> **Assignment**
Copy each of the rows below exactly as it appears, keeping every line in the same order.

▬▬▬▬▬▬▬▬▬▬

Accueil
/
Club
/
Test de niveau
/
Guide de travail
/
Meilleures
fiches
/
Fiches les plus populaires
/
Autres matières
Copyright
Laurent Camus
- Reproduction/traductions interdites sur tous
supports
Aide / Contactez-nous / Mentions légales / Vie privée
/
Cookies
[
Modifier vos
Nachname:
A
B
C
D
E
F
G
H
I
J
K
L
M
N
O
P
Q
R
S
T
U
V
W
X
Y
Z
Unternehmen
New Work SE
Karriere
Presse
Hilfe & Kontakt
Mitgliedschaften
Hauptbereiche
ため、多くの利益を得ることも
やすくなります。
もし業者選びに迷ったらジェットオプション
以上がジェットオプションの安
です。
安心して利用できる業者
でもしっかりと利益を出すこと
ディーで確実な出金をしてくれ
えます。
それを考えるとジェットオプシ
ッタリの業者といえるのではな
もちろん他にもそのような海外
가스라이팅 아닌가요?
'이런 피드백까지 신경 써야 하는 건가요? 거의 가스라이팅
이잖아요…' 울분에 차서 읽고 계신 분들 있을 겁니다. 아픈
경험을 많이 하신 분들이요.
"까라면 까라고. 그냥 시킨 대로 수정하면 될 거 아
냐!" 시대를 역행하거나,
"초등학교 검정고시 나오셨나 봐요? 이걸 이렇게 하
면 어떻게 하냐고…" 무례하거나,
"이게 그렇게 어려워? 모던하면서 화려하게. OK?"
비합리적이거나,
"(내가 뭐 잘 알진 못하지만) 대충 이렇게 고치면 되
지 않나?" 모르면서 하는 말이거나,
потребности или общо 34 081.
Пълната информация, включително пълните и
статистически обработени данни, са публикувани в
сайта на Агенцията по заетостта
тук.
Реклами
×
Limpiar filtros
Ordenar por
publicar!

▬▬▬▬▬▬▬▬▬▬

> **Exercise answer**
Accueil
/
Club
/
Test de niveau
/
Guide de travail
/
Meilleures
fiches
/
Fiches les plus populaires
/
Autres matières
Copyright
Laurent Camus
- Reproduction/traductions interdites sur tous
supports
Aide / Contactez-nous / Mentions légales / Vie privée
/
Cookies
[
Modifier vos
Nachname:
A
B
C
D
E
F
G
H
I
J
K
L
M
N
O
P
Q
R
S
T
U
V
W
X
Y
Z
Unternehmen
New Work SE
Karriere
Presse
Hilfe & Kontakt
Mitgliedschaften
Hauptbereiche
ため、多くの利益を得ることも
やすくなります。
もし業者選びに迷ったらジェットオプション
以上がジェットオプションの安
です。
安心して利用できる業者
でもしっかりと利益を出すこと
ディーで確実な出金をしてくれ
えます。
それを考えるとジェットオプシ
ッタリの業者といえるのではな
もちろん他にもそのような海外
가스라이팅 아닌가요?
'이런 피드백까지 신경 써야 하는 건가요? 거의 가스라이팅
이잖아요…' 울분에 차서 읽고 계신 분들 있을 겁니다. 아픈
경험을 많이 하신 분들이요.
"까라면 까라고. 그냥 시킨 대로 수정하면 될 거 아
냐!" 시대를 역행하거나,
"초등학교 검정고시 나오셨나 봐요? 이걸 이렇게 하
면 어떻게 하냐고…" 무례하거나,
"이게 그렇게 어려워? 모던하면서 화려하게. OK?"
비합리적이거나,
"(내가 뭐 잘 알진 못하지만) 대충 이렇게 고치면 되
지 않나?" 모르면서 하는 말이거나,
потребности или общо 34 081.
Пълната информация, включително пълните и
статистически обработени данни, са публикувани в
сайта на Агенцията по заетостта
тук.
Реклами
×
Limpiar filtros
Ordenar por
publicar!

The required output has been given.